**TASK DIRECTIONS**
A word-for-word transcription of the listing is all that is needed.

**MATERIAL SHOWN**
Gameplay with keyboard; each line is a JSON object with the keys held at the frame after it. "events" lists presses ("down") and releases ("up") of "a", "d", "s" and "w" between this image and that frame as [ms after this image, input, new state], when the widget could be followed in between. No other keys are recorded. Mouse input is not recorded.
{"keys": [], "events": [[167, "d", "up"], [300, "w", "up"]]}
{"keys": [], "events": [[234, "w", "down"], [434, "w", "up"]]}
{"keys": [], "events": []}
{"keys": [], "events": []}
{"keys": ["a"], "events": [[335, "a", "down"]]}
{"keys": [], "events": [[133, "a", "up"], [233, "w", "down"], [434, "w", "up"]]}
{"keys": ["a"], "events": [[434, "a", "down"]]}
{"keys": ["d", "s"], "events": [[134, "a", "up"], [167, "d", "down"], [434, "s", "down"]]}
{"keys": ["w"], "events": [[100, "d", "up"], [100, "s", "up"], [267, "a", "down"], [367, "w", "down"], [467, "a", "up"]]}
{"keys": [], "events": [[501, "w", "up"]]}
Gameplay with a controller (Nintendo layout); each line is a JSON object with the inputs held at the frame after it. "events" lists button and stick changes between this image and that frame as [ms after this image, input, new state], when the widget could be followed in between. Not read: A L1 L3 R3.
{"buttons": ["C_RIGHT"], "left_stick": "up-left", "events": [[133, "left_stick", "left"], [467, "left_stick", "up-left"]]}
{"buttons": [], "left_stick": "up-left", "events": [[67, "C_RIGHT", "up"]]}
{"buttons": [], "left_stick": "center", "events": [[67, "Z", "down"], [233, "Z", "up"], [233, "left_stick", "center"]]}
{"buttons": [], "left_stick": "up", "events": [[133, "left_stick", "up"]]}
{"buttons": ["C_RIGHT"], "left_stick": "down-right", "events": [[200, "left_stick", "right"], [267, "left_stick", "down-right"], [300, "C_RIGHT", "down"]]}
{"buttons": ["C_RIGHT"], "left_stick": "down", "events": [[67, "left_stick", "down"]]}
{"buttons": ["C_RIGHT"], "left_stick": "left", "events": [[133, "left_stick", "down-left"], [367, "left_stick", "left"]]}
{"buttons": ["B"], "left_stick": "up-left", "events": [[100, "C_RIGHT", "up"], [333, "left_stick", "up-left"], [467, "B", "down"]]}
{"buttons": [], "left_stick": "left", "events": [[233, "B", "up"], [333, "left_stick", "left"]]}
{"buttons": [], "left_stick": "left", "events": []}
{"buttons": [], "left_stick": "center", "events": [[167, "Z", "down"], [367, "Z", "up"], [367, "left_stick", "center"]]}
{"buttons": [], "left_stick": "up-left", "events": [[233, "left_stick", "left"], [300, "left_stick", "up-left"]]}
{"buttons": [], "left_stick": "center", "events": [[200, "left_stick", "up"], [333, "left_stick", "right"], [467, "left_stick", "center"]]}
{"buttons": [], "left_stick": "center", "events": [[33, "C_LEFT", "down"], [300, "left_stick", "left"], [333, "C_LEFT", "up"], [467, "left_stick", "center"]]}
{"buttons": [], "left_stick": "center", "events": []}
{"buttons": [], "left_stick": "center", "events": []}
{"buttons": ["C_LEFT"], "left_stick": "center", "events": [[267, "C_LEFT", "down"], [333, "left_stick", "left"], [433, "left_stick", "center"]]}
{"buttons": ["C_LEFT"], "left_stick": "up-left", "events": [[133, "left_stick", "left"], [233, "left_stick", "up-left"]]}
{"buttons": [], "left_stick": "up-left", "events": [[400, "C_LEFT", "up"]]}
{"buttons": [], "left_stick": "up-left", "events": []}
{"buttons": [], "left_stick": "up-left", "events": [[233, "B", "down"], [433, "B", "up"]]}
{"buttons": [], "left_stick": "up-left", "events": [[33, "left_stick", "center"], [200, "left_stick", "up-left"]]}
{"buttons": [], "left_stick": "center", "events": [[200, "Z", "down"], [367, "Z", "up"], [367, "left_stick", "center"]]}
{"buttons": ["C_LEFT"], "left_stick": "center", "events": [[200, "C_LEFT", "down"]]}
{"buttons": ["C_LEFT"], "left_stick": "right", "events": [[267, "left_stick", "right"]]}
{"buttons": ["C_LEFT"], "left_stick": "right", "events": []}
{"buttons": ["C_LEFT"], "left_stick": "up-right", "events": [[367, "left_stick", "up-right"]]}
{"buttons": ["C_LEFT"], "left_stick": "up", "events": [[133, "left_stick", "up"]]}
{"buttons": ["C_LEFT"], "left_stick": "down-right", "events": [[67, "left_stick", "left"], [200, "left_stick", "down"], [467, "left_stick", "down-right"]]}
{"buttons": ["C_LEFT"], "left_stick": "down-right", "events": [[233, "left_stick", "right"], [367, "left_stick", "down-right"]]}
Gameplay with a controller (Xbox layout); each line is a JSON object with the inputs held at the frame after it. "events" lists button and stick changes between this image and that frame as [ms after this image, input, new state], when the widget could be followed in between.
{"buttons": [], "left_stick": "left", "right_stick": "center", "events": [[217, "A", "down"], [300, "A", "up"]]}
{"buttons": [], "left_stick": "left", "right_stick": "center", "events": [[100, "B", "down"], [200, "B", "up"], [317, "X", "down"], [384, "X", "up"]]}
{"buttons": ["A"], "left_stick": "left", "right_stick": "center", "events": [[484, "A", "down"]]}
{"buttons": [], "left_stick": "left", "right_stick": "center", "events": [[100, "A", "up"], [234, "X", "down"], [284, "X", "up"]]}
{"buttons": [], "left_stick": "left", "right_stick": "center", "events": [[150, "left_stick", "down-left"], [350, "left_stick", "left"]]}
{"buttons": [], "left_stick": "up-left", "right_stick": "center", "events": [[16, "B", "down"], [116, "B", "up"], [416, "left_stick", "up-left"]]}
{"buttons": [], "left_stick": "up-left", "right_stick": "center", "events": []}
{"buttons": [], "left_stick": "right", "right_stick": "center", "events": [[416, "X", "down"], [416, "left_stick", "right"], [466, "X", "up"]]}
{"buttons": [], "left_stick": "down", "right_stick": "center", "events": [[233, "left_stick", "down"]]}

**EXERCISE OUTPUT**
Gameplay with keyboard; each line is a JSON object with the keys held at the frame after it. "events" lists presses ("down") and releases ("up") of "a", "d", "s" and "w" between this image and that frame as [ms after this image, input, new state], when the widget could be followed in between. No other keys are recorded. Mouse input is not recorded.
{"keys": [], "events": [[167, "d", "up"], [300, "w", "up"]]}
{"keys": [], "events": [[234, "w", "down"], [434, "w", "up"]]}
{"keys": [], "events": []}
{"keys": [], "events": []}
{"keys": ["a"], "events": [[335, "a", "down"]]}
{"keys": [], "events": [[133, "a", "up"], [233, "w", "down"], [434, "w", "up"]]}
{"keys": ["a"], "events": [[434, "a", "down"]]}
{"keys": ["d", "s"], "events": [[134, "a", "up"], [167, "d", "down"], [434, "s", "down"]]}
{"keys": ["w"], "events": [[100, "d", "up"], [100, "s", "up"], [267, "a", "down"], [367, "w", "down"], [467, "a", "up"]]}
{"keys": [], "events": [[501, "w", "up"]]}
Gameplay with a controller (Nintendo layout); each line is a JSON object with the inputs held at the frame after it. "events" lists button and stick changes between this image and that frame as [ms after this image, input, new state], when the widget could be followed in between. Not read: A L1 L3 R3.
{"buttons": ["C_RIGHT"], "left_stick": "up-left", "events": [[133, "left_stick", "left"], [467, "left_stick", "up-left"]]}
{"buttons": [], "left_stick": "up-left", "events": [[67, "C_RIGHT", "up"]]}
{"buttons": [], "left_stick": "center", "events": [[67, "Z", "down"], [233, "Z", "up"], [233, "left_stick", "center"]]}
{"buttons": [], "left_stick": "up", "events": [[133, "left_stick", "up"]]}
{"buttons": ["C_RIGHT"], "left_stick": "down-right", "events": [[200, "left_stick", "right"], [267, "left_stick", "down-right"], [300, "C_RIGHT", "down"]]}
{"buttons": ["C_RIGHT"], "left_stick": "down", "events": [[67, "left_stick", "down"]]}
{"buttons": ["C_RIGHT"], "left_stick": "left", "events": [[133, "left_stick", "down-left"], [367, "left_stick", "left"]]}
{"buttons": ["B"], "left_stick": "up-left", "events": [[100, "C_RIGHT", "up"], [333, "left_stick", "up-left"], [467, "B", "down"]]}
{"buttons": [], "left_stick": "left", "events": [[233, "B", "up"], [333, "left_stick", "left"]]}
{"buttons": [], "left_stick": "left", "events": []}
{"buttons": [], "left_stick": "center", "events": [[167, "Z", "down"], [367, "Z", "up"], [367, "left_stick", "center"]]}
{"buttons": [], "left_stick": "up-left", "events": [[233, "left_stick", "left"], [300, "left_stick", "up-left"]]}
{"buttons": [], "left_stick": "center", "events": [[200, "left_stick", "up"], [333, "left_stick", "right"], [467, "left_stick", "center"]]}
{"buttons": [], "left_stick": "center", "events": [[33, "C_LEFT", "down"], [300, "left_stick", "left"], [333, "C_LEFT", "up"], [467, "left_stick", "center"]]}
{"buttons": [], "left_stick": "center", "events": []}
{"buttons": [], "left_stick": "center", "events": []}
{"buttons": ["C_LEFT"], "left_stick": "center", "events": [[267, "C_LEFT", "down"], [333, "left_stick", "left"], [433, "left_stick", "center"]]}
{"buttons": ["C_LEFT"], "left_stick": "up-left", "events": [[133, "left_stick", "left"], [233, "left_stick", "up-left"]]}
{"buttons": [], "left_stick": "up-left", "events": [[400, "C_LEFT", "up"]]}
{"buttons": [], "left_stick": "up-left", "events": []}
{"buttons": [], "left_stick": "up-left", "events": [[233, "B", "down"], [433, "B", "up"]]}
{"buttons": [], "left_stick": "up-left", "events": [[33, "left_stick", "center"], [200, "left_stick", "up-left"]]}
{"buttons": [], "left_stick": "center", "events": [[200, "Z", "down"], [367, "Z", "up"], [367, "left_stick", "center"]]}
{"buttons": ["C_LEFT"], "left_stick": "center", "events": [[200, "C_LEFT", "down"]]}
{"buttons": ["C_LEFT"], "left_stick": "right", "events": [[267, "left_stick", "right"]]}
{"buttons": ["C_LEFT"], "left_stick": "right", "events": []}
{"buttons": ["C_LEFT"], "left_stick": "up-right", "events": [[367, "left_stick", "up-right"]]}
{"buttons": ["C_LEFT"], "left_stick": "up", "events": [[133, "left_stick", "up"]]}
{"buttons": ["C_LEFT"], "left_stick": "down-right", "events": [[67, "left_stick", "left"], [200, "left_stick", "down"], [467, "left_stick", "down-right"]]}
{"buttons": ["C_LEFT"], "left_stick": "down-right", "events": [[233, "left_stick", "right"], [367, "left_stick", "down-right"]]}
Gameplay with a controller (Xbox layout); each line is a JSON object with the inputs held at the frame after it. "events" lists button and stick changes between this image and that frame as [ms after this image, input, new state], when the widget could be followed in between.
{"buttons": [], "left_stick": "left", "right_stick": "center", "events": [[217, "A", "down"], [300, "A", "up"]]}
{"buttons": [], "left_stick": "left", "right_stick": "center", "events": [[100, "B", "down"], [200, "B", "up"], [317, "X", "down"], [384, "X", "up"]]}
{"buttons": ["A"], "left_stick": "left", "right_stick": "center", "events": [[484, "A", "down"]]}
{"buttons": [], "left_stick": "left", "right_stick": "center", "events": [[100, "A", "up"], [234, "X", "down"], [284, "X", "up"]]}
{"buttons": [], "left_stick": "left", "right_stick": "center", "events": [[150, "left_stick", "down-left"], [350, "left_stick", "left"]]}
{"buttons": [], "left_stick": "up-left", "right_stick": "center", "events": [[16, "B", "down"], [116, "B", "up"], [416, "left_stick", "up-left"]]}
{"buttons": [], "left_stick": "up-left", "right_stick": "center", "events": []}
{"buttons": [], "left_stick": "right", "right_stick": "center", "events": [[416, "X", "down"], [416, "left_stick", "right"], [466, "X", "up"]]}
{"buttons": [], "left_stick": "down", "right_stick": "center", "events": [[233, "left_stick", "down"]]}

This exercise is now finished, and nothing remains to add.